C’est un Nicolas Pépé « sans filtre » qui s’est confié ce mercredi sur le plateau de NCI. L’attaquant ivoirien a brisé le silence.

« Si c’était à refaire, je le referais »
Interrogé sur les raisons de son absence lors de la CAN 2023 à domicile, Nicolas Pépé n’a pas utilisé la langue de bois. Tout est parti d’une vidéo publiée sur les réseaux sociaux, jugée inappropriée par les instances.
« Je suis comme je suis, vrai. J’ai eu des explications : ma non-sélection est liée à la vidéo. En vrai, je ne regrette rien. C’était 100 % moi. Si c’était à refaire, je le referais », a-t-il déclaré.
Pourtant, cette authenticité a eu un coût colossal : sa place dans l’aventure la plus historique du football ivoirien. Un sacrifice qu’il avoue avoir encore du mal à digérer : « J’ai encore mal, la CAN est fraîche. »

Le coup de fil au Président et le choc de l’éviction
Le récit des événements de Pépé révèle une tension interne palpable au sommet de la Fédération. Mis au courant de la colère du Président Idriss Diallo par le coach, l’attaquant tente de désamorcer la bombe.
« Le coach m’appelle pour me signifier que le Président était fâché. J’ai appelé le Président, on a échangé. À ma grande surprise, deux jours après, je n’ai pas été sélectionné. » Le choc est tel que le joueur a failli claquer la porte définitivement : « J’ai tout de suite voulu ne plus jouer avec l’équipe parce que j’étais déçu. »
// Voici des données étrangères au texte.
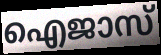
ഐജാസ്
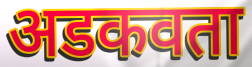
अडकवता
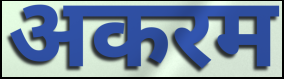
अकरम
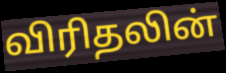
விரிதலின்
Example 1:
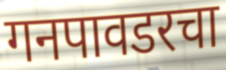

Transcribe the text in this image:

गनपावडरचा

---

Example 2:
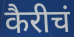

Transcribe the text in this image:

कैरीचं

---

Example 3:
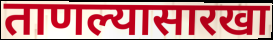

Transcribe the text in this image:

ताणल्यासारखा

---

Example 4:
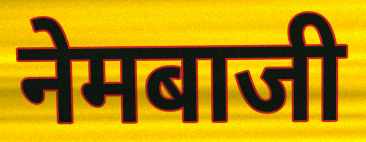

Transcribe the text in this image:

नेमबाजी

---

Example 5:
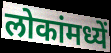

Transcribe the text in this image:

लोकांमध्यें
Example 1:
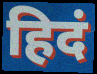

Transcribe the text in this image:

हिदं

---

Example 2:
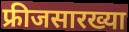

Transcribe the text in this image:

फ्रीजसारख्या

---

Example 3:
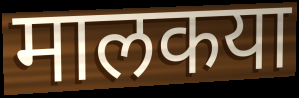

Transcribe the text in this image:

मालकया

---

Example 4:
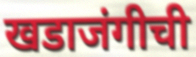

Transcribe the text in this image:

खडाजंगीची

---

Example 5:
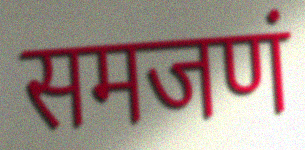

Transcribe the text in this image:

समजणं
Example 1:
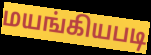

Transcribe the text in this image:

மயங்கியபடி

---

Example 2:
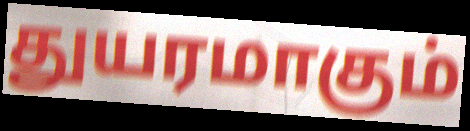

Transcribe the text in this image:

Drogba en médiateur, Faé en spectateur impuissant
Dans cette tempête, un grand nom est venu à la rescousse : Didier Drogba. La légende ivoirienne a pris son téléphone pour remobiliser le joueur d’Ezequiel Muñoz.
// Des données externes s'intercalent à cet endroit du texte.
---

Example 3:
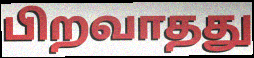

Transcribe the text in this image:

பிறவாதது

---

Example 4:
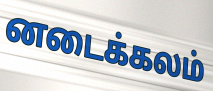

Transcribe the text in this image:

னடைக்கலம்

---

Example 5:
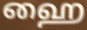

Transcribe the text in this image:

ஹை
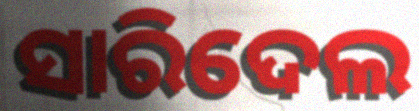
ସାରିଦେଲ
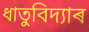
ধাতুবিদ্যাৰ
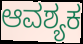
ಆವಶ್ಯಕ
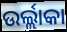
ଉର୍ଲ୍ଲାକା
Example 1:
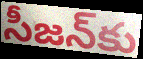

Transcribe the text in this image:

సీజన్‌కు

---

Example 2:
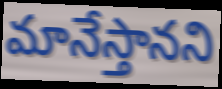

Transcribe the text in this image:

మానేస్తానని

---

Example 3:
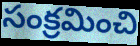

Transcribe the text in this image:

సంక్రమించి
« Il m’a appelé pour me soutenir. Il m’a demandé de me concentrer sur la prochaine Coupe du Monde. » Mais le mal semble profond. Si Emerse Faé lui a confié être « lui-même déçu de cette non-sélection » tout en estimant qu’elle était nécessaire administrativement ou disciplinairement, Pépé, lui, a pris ses distances émotionnelles.

Quel avenir pour Pépé en sélection ?
Aujourd’hui, Nicolas Pépé ne court plus après le maillot orange. Amer, il préfère se protéger de nouvelles déceptions.
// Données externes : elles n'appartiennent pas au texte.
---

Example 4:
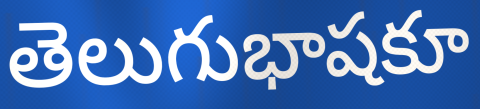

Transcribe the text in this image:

తెలుగుభాషకూ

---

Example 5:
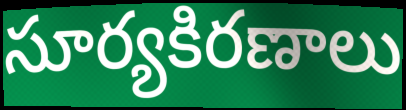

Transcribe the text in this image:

సూర్యకిరణాలు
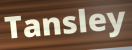
Tansley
Sur la sélection : « Je n’attends rien en ce moment. Je suis focus sur mon club. Si je ne suis pas sélectionné, au moins je ne serai pas déçu. »
Sur le Mondial 2026 : « Dans ma tête, je ne sais même pas si je serai encore là au vu de tout ce qui se passe. »
Entre un joueur qui refuse de travestir sa personnalité et un système qui exige une discipline de fer, le divorce n’est pas encore acté, mais le froid est polaire.